Warum verging die Zeit nur so langsam?
Kate betrachtete die Wanduhr, und es kam ihr vor, als würden die Zeiger im Schneckentempo über das Zifferblatt kriechen. Sie rutschte unruhig auf dem gepolsterten Kunststoffstuhl hin und her, ließ den Kopf zurücksinken und seufzte leise.
„Er wird wieder gesund, Kate“, sagte Nick zum wohl hundertsten Mal.
Sie nickte nur und bewegte vorsichtig ihren schmerzenden Knöchel.
„Gib mir die Arnikasalbe.“
Sie holte die Tube aus ihrer Handtasche, reichte sie ihm und zog ihr Hosenbein ein Stück hoch, während sie gleichzeitig den Schuh abstreifte.

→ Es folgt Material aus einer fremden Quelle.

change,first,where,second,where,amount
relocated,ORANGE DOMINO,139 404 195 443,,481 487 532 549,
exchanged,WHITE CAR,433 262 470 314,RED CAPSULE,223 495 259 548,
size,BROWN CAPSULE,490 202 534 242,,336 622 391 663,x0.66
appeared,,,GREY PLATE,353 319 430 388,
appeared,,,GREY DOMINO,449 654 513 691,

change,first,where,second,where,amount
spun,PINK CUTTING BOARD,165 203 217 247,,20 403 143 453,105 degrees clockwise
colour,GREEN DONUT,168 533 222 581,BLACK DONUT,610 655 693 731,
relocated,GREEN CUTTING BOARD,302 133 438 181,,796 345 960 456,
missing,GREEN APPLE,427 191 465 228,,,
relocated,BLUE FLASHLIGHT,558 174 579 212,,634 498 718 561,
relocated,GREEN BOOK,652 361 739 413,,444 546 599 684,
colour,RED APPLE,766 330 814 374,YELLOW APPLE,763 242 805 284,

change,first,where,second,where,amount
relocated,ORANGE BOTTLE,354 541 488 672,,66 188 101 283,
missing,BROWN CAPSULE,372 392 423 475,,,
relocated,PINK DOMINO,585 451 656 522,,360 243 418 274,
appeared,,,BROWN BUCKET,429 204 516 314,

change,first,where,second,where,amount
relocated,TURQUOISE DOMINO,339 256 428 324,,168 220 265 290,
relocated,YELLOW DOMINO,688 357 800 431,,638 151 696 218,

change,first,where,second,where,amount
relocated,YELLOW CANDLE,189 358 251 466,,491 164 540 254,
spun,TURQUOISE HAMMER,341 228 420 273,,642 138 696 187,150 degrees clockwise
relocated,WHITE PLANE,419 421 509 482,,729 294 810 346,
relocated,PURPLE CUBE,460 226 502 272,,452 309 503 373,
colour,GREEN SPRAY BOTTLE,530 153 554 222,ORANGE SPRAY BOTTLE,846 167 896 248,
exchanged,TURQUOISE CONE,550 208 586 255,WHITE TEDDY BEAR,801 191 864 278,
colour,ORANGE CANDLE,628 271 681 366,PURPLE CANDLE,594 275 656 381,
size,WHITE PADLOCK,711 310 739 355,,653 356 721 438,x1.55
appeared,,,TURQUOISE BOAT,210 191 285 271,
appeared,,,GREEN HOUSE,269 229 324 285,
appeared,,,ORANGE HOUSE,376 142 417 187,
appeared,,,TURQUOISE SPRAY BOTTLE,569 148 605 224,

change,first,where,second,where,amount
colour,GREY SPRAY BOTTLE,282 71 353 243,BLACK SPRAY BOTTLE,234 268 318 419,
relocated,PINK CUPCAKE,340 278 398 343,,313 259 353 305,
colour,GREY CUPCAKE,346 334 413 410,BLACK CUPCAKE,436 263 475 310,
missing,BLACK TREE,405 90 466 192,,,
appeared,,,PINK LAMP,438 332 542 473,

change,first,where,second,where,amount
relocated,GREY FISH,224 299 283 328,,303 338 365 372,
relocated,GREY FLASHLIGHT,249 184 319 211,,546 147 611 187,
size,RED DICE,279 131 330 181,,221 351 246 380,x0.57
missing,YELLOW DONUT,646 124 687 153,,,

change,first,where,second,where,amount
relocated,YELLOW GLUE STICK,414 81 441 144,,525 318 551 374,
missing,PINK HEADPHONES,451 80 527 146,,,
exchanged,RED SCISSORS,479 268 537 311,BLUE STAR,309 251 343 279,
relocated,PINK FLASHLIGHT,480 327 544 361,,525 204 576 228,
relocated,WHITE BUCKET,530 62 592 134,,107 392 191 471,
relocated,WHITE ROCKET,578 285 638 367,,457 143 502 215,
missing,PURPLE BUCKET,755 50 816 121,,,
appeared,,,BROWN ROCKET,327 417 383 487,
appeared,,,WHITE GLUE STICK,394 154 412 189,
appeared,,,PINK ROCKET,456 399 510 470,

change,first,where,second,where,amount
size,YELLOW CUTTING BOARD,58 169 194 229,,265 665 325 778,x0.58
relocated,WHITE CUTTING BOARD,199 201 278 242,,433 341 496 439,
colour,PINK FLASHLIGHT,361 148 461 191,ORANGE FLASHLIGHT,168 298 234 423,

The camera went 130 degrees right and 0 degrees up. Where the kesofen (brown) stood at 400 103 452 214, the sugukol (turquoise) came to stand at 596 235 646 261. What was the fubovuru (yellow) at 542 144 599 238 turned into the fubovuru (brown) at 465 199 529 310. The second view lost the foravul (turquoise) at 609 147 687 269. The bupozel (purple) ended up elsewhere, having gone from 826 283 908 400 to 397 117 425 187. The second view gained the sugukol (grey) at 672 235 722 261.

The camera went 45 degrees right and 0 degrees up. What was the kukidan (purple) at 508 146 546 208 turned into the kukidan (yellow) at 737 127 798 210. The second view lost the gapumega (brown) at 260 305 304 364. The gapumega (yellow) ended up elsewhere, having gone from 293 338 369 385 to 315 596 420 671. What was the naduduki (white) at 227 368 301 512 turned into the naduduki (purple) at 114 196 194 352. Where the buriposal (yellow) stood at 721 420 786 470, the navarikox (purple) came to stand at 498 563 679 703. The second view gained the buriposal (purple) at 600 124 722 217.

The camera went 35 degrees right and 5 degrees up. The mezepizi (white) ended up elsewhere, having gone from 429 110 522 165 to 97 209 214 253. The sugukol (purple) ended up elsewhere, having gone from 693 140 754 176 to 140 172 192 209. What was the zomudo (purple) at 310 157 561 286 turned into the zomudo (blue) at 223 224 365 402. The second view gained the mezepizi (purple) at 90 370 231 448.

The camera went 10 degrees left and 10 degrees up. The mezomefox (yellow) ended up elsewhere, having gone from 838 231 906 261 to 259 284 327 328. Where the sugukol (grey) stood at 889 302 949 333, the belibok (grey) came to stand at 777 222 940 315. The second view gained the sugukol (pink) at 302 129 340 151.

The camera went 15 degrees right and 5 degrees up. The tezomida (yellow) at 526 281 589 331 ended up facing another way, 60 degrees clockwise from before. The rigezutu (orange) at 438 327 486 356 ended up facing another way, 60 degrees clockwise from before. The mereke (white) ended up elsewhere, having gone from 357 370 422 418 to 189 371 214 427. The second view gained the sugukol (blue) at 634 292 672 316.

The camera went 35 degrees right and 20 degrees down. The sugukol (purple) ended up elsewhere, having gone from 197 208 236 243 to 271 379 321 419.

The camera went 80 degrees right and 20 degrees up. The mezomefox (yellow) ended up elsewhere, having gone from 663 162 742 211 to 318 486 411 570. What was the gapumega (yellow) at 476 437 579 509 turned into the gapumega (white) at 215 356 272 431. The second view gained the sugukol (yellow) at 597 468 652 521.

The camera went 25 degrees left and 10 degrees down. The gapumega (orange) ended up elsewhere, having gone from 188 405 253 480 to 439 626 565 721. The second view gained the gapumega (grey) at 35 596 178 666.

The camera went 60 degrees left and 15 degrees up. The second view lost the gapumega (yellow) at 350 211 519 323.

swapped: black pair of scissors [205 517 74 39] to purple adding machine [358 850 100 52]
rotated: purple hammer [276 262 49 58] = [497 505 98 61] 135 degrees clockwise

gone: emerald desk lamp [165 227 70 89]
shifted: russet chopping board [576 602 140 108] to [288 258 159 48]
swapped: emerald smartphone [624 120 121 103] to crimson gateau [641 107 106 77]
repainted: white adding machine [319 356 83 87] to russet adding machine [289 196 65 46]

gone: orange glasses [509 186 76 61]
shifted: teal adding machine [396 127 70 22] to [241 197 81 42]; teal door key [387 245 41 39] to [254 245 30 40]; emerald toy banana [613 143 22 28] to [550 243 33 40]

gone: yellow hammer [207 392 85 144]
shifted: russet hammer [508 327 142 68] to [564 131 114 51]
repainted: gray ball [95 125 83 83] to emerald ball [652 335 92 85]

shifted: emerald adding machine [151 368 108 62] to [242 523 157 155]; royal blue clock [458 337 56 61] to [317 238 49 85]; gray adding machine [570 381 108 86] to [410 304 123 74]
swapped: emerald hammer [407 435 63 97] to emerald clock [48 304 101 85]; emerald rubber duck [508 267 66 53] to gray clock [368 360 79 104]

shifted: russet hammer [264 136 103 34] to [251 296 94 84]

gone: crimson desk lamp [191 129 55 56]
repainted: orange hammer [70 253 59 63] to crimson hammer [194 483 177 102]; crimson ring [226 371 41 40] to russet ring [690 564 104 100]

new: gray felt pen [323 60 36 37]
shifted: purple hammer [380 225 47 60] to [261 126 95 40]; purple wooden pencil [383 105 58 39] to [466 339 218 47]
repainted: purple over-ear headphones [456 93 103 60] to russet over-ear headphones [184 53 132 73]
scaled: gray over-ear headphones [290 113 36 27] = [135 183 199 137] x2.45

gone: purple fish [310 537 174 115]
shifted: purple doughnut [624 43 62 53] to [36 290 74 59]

Nick drückte sich einen großzügigen Klecks Gel in die Handfläche und ging vor Kate in die Hocke, sodass sie den Fuß auf seinem Oberschenkel abstützen konnte. Unter ihrer Fußsohle spürte sie feste, harte Muskeln. Kein Wunder, Nick joggte regelmäßig lange Strecken im Moor, Meile um Meile.
Als er sich jetzt vorbeugte, sah sie im offenen Hemd den Puls an seiner Kehle pochen, schnell und stet. Angetrieben von Adrenalin, das auch durch ihren Körper strömte und sie hellwach in Alarmstimmung versetzte …
Kate legte ihm die Hand auf die Schulter, und er erstarrte. „Danke, Nick“, flüsterte sie. „Für alles.“
„Sei nicht albern.“
„Doch, ich meine es ernst. Wir müssen reden, Nick.“
Er quetschte noch mehr Salbe aus der Tube und begann, ihren anderen Fuß einzucremen, dort, wo sich bereits ein kleiner Bluterguss bildete.
„Worüber?“
„Hast du meinen Brief bekommen?“
Er schwieg, rieb weiter ihren Fuß ein, mit langsamen, kreisenden Bewegungen, bis die Salbe in die Haut eingezogen war. Dann stand er auf, um sich am Waschbecken in der Ecke die Hände zu waschen.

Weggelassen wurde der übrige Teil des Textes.